■ **Work item**: Exact wording is required for every entry; transcribe all of them and leave the images out.

■ **Entries supplied**:
○ ○ ○
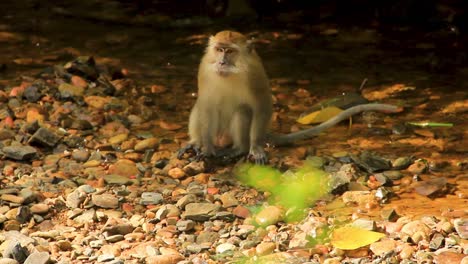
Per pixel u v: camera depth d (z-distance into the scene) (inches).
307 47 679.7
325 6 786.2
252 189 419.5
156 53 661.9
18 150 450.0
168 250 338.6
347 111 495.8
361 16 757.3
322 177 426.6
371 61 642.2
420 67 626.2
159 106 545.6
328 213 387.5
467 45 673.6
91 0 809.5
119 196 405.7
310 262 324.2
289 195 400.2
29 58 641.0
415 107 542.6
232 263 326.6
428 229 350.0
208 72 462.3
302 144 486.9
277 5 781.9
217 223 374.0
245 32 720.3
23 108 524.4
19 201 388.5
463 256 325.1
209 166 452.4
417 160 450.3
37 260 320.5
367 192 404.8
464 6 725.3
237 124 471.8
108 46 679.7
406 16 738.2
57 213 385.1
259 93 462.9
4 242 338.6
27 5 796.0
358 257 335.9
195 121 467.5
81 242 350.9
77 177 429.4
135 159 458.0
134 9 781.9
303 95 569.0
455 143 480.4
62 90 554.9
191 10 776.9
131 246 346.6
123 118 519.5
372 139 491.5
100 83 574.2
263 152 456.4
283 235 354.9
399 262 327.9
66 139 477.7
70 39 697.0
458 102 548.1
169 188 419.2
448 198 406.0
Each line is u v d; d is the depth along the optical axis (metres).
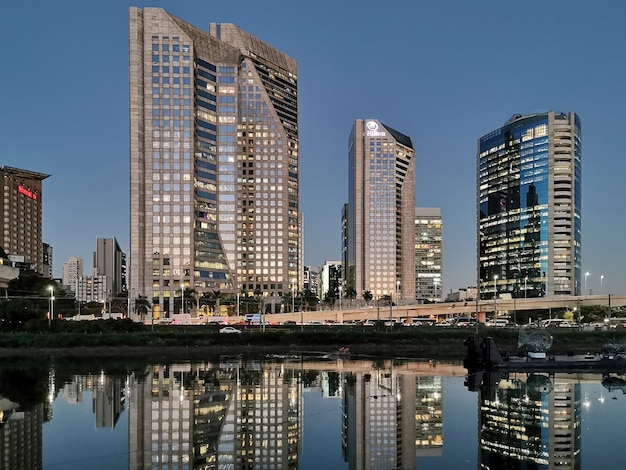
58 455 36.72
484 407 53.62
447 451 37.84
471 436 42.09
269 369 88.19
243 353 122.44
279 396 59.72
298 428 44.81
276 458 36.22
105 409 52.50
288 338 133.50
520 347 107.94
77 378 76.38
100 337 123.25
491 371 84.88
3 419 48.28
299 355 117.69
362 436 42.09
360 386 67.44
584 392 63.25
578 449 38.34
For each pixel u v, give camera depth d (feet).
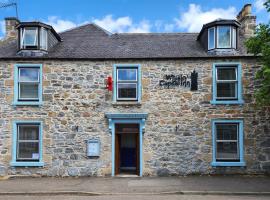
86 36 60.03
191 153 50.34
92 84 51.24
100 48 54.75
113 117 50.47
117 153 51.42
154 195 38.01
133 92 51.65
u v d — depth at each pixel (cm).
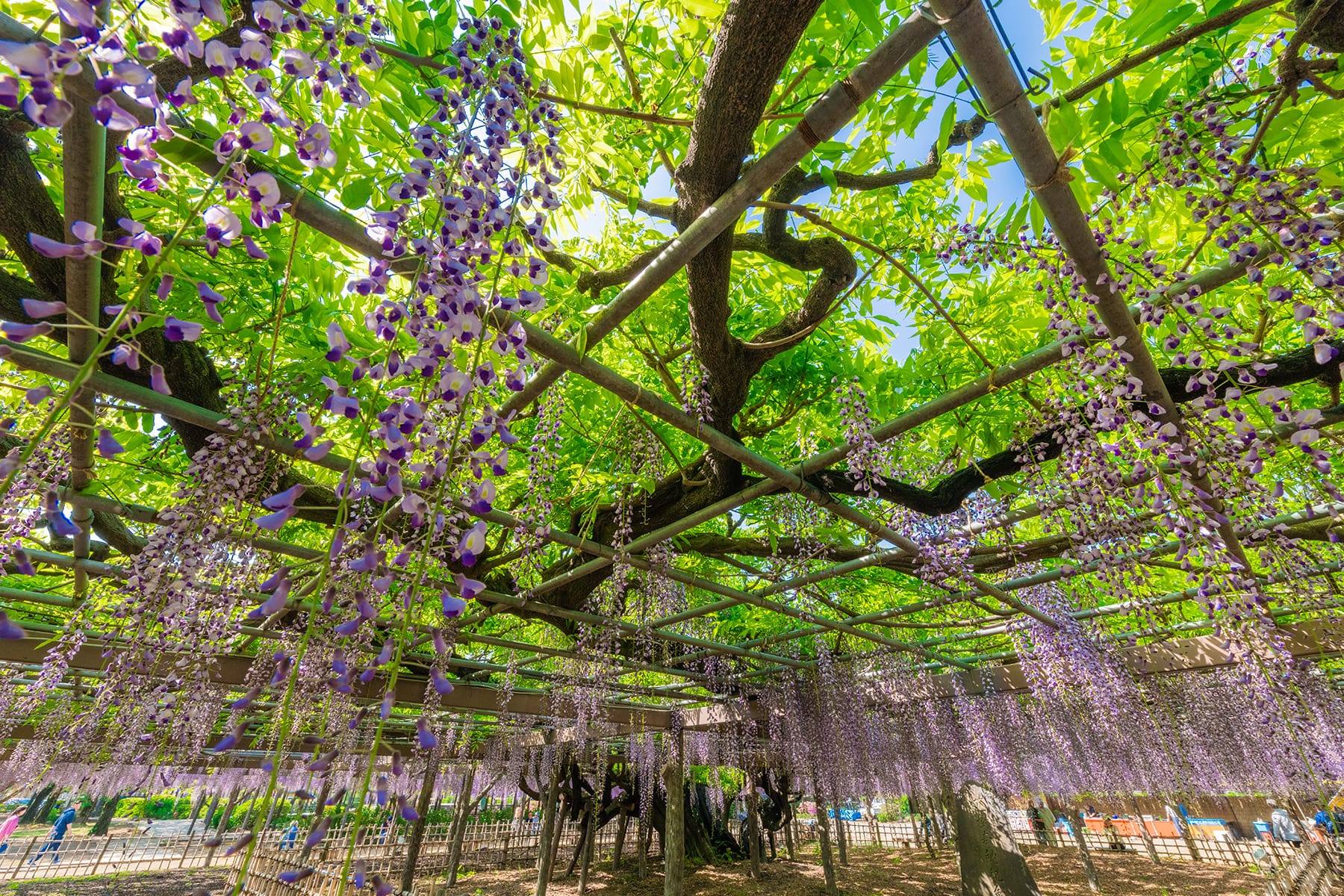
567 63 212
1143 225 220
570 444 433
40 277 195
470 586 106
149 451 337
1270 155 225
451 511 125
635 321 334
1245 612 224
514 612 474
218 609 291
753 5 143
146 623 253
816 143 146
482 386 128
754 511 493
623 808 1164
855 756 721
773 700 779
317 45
○ ○ ○
■ **Finished task**:
Per pixel u v: camera depth d (z-distance into the scene) (inches).
307 47 679.7
325 6 786.2
252 189 419.5
156 53 661.9
18 150 450.0
168 250 338.6
347 111 495.8
361 16 757.3
322 177 426.6
371 61 642.2
420 67 626.2
159 106 545.6
328 213 387.5
467 45 673.6
91 0 809.5
119 196 405.7
310 262 324.2
289 195 400.2
29 58 641.0
415 107 542.6
232 263 326.6
428 229 350.0
208 72 462.3
302 144 486.9
277 5 781.9
217 223 374.0
245 32 720.3
23 108 524.4
19 201 388.5
463 256 325.1
209 166 452.4
417 160 450.3
37 260 320.5
367 192 404.8
464 6 725.3
237 124 471.8
108 46 679.7
406 16 738.2
57 213 385.1
259 93 462.9
4 242 338.6
27 5 796.0
358 257 335.9
195 121 467.5
81 242 350.9
77 177 429.4
135 159 458.0
134 9 781.9
303 95 569.0
455 143 480.4
62 90 554.9
191 10 776.9
131 246 346.6
123 118 519.5
372 139 491.5
100 83 574.2
263 152 456.4
283 235 354.9
399 262 327.9
66 139 477.7
70 39 697.0
458 102 548.1
169 188 419.2
448 198 406.0
Each line is u v d; d is the depth along the optical axis (metres).
58 455 36.72
484 407 53.62
447 451 37.84
471 436 42.09
269 369 88.19
243 353 122.44
279 396 59.72
298 428 44.81
276 458 36.22
105 409 52.50
288 338 133.50
520 347 107.94
77 378 76.38
100 337 123.25
491 371 84.88
3 419 48.28
299 355 117.69
362 436 42.09
360 386 67.44
584 392 63.25
578 449 38.34
For each pixel u v, give camera depth d (feet).
86 36 60.03
191 153 50.34
92 84 51.24
100 48 54.75
113 117 50.47
117 153 51.42
154 195 38.01
133 92 51.65
u v d — depth at each pixel (cm).
567 63 212
1143 225 220
570 444 433
40 277 195
470 586 106
149 451 337
1270 155 225
451 511 125
635 321 334
1245 612 224
514 612 474
218 609 291
753 5 143
146 623 253
816 143 146
482 386 128
754 511 493
623 808 1164
855 756 721
773 700 779
317 45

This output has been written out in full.